Innovative Solutions to Sticky Situations: Antiadhesive Strategies for Treating Bacterial Infections.

Bacterial adherence to host tissue is an essential process in pathogenesis, necessary for invasion and colonization and often required for the efficient delivery of toxins and other bacterial effectors. As existing treatment options for common bacterial infections dwindle, we find ourselves rapidly approaching a tipping point in our confrontation with antibiotic-resistant strains and in desperate need of new treatment options. Bacterial strains defective in adherence are typically avirulent and unable to cause infection in animal models. The importance of this initial binding event in the pathogenic cascade highlights its potential as a novel therapeutic target. This article seeks to highlight a variety of strategies being employed to treat and prevent infection by targeting the mechanisms of bacterial adhesion.

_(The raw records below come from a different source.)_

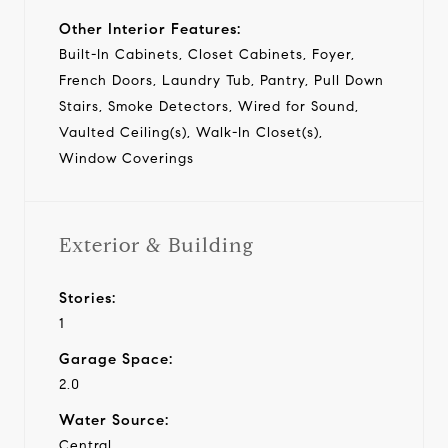
Other Interior Features:
Built-In Cabinets, Closet Cabinets, Foyer,
French Doors, Laundry Tub, Pantry, Pull Down
Stairs, Smoke Detectors, Wired for Sound,
Vaulted Ceiling(s), Walk-In Closet(s),
Window Coverings
Exterior & Building
Stories:
1
Garage Space:
2.0
Water Source:
Central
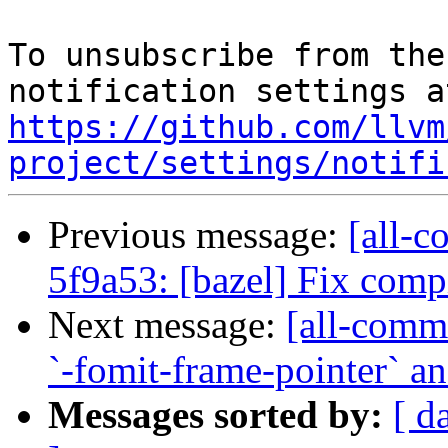
To unsubscribe from the
https://github.com/llvm
project/settings/notifi
Previous message:
[all-c
5f9a53: [bazel] Fix compi
Next message:
[all-commi
`-fomit-frame-pointer` an
Messages sorted by:
[ d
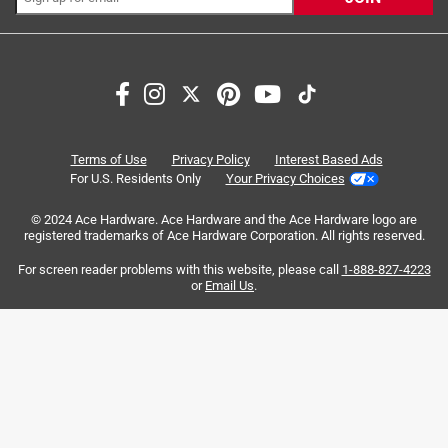
Search topics and reviews search region
compact
size
small
easy to see
satisfaction
product features
Terms of Use
Privacy Policy
Interest Based Ads
For U.S. Residents Only
Your Privacy Choices
Sort by
Most Relevant
© 2024 Ace Hardware. Ace Hardware and the Ace Hardware logo are
registered trademarks of Ace Hardware Corporation. All rights reserved.
1
For screen reader problems with this website, please call
1-888-827-4223
1
–
8 of 77
Reviews
to
or
Email Us
.
8
of
5 out of 5 stars.
77
One Of The Best Tape Measures I have used !
Reviews
.
a year ago
I can run the tape out over 9 feet before it comes close to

Advancements in this area include the development of novel antivirulence therapies using small molecules, vaccines, and peptides to target a variety of bacterial infections. These therapies target bacterial adhesion through a number of mechanisms, including inhibition of pathogen receptor biogenesis, competition-based strategies with receptor and adhesin analogs, and the inhibition of binding through neutralizing antibodies. While this article is not an exhaustive description of every advancement in the field, we hope it will highlight several promising examples of the therapeutic potential of antiadhesive strategies.